• What needs to be done:
What does the blog post on fake competitions say is the point of a competition?

• Excerpt provided:
Thursday 14 March 2013

Fake competitions - the hows, whys and what-to-dos

You must have spotted them. The pages on Facebook or the Twitter feeds that have absolutely nothing but competitions, each one of them allegedly giving away generous prizes. An iPhone for a every 500 retweets? A fashion item for simply liking and sharing a photo - it's so easy to think "Yes please, I'll have some of that", click the button and wait for your prize.

And yes, the majority of "retweet and follow" or "like and share" competitions are genuine (I'm not going to get  into the whole to-like-and-share-or-not-to-like-and-share argument here, the Facebook situation is up in the air at the moment and even if there is a clampdown happening, the pages I'm talking about will find alternative ways of operating). Prizes are won, people are happy, and with luck the promoter gets more business. After all, that's the point of a competition - to raise the profile of the business, get people involved and interacting and with luck draw them in as customers.

But what happens when there is no apparent business involved? No sponsor, no promoter, just a page promising to give away masses of valuable prizes? I've looked in the past at comping hoaxes and scams - you can read the articles here  and here and here. But in all the examples  I've used, it's been possible to see, if you look carefully, what the scammer is trying to get out of it.

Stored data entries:
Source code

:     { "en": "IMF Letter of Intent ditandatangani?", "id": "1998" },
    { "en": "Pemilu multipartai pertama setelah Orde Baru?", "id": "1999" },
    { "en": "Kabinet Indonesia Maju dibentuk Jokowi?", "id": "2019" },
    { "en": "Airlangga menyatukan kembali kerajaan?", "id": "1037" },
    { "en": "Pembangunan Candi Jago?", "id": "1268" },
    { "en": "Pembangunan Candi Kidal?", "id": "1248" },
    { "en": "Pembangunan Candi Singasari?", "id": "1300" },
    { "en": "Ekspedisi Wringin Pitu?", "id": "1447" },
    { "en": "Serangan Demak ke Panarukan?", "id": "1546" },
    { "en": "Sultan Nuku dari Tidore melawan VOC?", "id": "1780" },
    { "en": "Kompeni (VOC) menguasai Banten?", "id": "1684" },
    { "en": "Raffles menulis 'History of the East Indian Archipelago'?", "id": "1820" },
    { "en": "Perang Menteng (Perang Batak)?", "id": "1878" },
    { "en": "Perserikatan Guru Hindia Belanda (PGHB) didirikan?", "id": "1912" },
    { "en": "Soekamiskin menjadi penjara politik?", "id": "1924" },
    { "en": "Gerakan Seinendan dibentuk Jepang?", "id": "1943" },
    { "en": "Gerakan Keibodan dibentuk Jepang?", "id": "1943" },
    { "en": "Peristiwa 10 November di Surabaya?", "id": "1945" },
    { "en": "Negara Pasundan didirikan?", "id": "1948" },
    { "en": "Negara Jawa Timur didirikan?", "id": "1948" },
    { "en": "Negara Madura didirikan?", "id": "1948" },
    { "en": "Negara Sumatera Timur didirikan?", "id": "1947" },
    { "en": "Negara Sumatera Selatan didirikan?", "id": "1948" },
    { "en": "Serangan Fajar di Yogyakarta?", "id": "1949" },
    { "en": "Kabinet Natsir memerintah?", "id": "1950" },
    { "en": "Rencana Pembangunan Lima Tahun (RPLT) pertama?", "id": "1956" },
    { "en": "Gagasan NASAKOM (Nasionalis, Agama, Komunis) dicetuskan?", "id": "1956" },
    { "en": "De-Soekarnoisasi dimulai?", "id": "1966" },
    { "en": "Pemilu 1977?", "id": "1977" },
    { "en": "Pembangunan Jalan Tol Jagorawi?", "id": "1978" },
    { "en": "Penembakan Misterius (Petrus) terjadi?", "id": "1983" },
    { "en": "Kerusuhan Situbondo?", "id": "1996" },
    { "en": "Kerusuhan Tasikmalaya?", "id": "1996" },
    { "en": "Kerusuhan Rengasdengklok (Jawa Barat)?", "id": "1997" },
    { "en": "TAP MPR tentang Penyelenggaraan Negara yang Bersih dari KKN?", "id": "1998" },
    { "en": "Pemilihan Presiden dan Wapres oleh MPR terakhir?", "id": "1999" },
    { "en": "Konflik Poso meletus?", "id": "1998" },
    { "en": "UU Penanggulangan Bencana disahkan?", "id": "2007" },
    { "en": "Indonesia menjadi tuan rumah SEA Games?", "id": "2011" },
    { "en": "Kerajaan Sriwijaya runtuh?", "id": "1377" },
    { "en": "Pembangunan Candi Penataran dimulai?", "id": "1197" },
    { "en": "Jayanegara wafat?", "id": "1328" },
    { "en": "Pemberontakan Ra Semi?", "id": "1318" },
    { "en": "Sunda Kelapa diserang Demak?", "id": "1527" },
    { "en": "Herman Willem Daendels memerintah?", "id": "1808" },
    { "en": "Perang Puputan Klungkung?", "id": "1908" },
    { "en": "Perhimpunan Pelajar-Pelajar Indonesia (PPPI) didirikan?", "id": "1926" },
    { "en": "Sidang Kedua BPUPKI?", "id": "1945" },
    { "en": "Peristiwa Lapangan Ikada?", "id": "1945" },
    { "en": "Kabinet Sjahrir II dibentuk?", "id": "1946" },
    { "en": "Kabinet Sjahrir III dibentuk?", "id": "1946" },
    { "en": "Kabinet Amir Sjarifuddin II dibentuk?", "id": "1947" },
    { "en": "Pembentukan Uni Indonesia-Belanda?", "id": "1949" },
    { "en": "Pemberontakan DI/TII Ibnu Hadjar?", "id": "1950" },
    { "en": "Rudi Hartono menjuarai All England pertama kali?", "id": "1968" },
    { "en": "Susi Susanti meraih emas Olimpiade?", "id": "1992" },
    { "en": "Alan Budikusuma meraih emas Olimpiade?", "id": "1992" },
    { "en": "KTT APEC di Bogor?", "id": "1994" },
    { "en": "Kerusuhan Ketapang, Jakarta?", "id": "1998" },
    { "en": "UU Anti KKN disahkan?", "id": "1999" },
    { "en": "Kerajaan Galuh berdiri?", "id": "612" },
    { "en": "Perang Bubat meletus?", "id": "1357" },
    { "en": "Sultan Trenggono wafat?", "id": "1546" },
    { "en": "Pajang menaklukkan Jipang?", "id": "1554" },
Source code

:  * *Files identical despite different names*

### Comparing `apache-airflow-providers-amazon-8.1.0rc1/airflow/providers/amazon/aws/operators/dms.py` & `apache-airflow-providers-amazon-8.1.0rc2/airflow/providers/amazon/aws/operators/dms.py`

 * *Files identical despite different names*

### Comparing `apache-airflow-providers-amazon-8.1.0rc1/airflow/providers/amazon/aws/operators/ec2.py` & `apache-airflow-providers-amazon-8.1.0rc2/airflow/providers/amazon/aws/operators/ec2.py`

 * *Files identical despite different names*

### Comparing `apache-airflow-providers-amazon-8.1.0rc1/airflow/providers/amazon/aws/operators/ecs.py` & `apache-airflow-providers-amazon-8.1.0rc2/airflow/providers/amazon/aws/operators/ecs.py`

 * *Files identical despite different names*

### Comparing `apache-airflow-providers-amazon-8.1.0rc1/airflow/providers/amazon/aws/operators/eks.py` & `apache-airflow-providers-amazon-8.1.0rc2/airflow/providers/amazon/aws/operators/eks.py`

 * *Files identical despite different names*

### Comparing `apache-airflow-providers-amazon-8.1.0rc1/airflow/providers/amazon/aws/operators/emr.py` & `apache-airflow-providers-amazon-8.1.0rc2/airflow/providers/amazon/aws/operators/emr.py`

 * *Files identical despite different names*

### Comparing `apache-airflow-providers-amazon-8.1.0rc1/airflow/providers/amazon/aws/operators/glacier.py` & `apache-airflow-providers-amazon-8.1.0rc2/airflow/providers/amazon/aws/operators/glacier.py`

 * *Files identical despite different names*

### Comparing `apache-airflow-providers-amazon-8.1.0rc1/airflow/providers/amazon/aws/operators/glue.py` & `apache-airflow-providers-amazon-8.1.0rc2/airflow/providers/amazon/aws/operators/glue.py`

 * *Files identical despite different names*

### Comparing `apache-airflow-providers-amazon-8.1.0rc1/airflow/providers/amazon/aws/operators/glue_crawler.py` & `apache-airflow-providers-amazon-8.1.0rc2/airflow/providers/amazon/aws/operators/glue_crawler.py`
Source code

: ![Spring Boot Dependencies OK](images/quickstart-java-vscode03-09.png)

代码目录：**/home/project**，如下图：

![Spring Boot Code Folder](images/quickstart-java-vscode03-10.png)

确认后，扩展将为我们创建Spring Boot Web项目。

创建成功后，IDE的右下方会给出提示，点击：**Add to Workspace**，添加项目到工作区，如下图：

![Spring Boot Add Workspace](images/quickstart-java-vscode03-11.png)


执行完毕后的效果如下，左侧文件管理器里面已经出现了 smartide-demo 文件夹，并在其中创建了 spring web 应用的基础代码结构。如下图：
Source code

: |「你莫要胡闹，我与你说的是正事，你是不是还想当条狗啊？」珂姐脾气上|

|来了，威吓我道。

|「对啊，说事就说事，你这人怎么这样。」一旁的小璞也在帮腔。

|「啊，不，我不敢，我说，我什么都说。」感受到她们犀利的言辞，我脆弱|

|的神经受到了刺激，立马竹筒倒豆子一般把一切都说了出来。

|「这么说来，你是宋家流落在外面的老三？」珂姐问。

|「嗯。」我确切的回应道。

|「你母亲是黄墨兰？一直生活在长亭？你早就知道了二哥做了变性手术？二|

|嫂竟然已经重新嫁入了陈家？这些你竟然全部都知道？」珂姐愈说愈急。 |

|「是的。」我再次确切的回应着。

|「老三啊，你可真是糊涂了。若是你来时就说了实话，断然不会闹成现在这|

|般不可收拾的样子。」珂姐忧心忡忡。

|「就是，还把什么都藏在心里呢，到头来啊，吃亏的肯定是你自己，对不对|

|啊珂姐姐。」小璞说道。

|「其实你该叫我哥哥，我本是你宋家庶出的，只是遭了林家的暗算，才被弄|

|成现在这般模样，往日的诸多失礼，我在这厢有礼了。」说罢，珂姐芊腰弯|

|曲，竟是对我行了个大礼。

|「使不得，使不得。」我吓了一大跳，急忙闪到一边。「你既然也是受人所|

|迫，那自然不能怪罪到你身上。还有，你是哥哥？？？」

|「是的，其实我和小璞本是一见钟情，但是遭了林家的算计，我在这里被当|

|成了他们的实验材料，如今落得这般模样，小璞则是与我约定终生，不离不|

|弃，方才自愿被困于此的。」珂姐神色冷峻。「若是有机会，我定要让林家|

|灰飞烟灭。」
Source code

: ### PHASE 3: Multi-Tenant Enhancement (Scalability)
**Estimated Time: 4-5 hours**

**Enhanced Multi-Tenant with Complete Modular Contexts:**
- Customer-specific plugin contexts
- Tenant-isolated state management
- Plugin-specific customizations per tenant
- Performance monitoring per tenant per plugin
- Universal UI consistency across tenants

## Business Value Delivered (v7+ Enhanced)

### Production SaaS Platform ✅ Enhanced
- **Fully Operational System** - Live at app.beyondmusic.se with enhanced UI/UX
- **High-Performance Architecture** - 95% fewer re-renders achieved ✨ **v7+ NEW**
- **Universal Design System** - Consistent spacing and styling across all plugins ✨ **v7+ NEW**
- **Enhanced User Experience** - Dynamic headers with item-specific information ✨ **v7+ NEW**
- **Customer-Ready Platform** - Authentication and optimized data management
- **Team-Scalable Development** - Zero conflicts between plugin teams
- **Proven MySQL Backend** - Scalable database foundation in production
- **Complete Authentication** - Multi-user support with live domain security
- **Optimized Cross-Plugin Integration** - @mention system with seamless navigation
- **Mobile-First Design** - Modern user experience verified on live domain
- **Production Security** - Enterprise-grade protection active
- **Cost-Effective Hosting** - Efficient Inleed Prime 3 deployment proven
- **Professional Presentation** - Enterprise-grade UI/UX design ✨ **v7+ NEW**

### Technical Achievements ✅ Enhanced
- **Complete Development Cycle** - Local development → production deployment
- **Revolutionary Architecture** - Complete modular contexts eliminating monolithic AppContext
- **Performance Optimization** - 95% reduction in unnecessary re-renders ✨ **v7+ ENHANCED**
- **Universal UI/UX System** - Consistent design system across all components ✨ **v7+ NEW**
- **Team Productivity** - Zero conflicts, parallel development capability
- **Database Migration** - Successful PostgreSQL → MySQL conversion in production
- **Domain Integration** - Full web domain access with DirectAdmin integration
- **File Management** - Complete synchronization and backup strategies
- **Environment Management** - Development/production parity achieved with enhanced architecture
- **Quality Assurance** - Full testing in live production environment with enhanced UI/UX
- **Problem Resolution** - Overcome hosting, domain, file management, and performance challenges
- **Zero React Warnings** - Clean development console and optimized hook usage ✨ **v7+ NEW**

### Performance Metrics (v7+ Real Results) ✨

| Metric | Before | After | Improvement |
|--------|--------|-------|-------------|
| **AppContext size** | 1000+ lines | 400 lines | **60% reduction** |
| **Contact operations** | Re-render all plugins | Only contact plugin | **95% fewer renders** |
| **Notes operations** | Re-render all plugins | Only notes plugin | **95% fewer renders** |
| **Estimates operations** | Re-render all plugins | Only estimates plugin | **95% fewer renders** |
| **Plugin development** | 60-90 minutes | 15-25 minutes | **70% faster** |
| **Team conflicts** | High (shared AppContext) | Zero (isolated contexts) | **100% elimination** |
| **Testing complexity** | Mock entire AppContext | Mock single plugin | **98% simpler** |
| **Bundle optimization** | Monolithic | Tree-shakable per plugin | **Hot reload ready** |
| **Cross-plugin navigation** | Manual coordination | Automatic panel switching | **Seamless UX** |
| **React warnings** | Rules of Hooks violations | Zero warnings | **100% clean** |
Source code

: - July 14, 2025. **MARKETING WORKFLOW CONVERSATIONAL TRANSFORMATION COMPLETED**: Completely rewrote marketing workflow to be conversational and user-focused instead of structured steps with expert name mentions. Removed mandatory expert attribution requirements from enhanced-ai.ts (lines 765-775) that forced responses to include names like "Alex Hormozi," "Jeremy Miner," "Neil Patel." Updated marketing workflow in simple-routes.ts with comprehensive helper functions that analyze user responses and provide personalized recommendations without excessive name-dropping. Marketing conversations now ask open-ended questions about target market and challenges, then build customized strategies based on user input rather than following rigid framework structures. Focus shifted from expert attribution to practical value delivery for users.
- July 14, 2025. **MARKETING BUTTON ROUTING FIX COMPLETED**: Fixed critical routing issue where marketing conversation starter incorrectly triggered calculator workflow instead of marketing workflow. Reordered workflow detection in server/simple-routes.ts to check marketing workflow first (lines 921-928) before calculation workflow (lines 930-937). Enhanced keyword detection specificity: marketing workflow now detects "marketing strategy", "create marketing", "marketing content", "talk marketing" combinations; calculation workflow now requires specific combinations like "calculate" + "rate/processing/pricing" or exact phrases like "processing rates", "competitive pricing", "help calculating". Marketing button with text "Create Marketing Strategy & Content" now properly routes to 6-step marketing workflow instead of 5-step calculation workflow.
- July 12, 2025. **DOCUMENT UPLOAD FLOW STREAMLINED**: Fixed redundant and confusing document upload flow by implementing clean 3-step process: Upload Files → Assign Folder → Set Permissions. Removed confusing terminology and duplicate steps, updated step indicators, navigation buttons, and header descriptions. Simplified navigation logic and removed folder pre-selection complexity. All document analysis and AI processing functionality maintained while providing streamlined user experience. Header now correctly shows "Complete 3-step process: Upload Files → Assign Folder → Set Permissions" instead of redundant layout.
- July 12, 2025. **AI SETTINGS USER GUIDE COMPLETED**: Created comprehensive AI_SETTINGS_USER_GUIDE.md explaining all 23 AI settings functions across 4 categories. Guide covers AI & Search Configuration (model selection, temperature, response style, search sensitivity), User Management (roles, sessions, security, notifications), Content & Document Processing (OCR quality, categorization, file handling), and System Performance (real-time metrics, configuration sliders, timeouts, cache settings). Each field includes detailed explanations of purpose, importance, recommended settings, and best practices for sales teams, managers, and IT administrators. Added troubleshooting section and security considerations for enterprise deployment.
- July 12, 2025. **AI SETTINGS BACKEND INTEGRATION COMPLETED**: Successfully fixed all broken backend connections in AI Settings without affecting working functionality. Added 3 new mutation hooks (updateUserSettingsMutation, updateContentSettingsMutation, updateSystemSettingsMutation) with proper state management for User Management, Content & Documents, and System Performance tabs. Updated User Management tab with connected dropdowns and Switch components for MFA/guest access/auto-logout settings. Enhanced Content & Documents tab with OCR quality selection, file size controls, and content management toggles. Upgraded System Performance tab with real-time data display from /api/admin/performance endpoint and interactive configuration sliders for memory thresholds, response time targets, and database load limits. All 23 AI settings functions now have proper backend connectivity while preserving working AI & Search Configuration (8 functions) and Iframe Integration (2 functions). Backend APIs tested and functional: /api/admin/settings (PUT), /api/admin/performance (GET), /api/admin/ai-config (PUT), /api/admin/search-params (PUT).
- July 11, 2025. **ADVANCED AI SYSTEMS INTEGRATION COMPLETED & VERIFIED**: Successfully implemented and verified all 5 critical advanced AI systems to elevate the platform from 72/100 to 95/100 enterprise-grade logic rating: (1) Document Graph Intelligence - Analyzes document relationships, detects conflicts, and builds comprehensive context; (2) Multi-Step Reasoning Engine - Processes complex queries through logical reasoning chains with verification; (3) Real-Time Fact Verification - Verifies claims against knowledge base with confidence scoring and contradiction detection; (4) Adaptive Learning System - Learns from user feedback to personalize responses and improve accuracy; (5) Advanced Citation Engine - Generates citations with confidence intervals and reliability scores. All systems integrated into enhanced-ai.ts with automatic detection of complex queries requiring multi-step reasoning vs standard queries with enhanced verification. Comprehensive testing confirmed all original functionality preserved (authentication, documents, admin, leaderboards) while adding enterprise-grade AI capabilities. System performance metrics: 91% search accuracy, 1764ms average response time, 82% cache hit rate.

• Task output:
It is to raise the profile of the business, get people involved and interacting, and with luck draw them in as customers.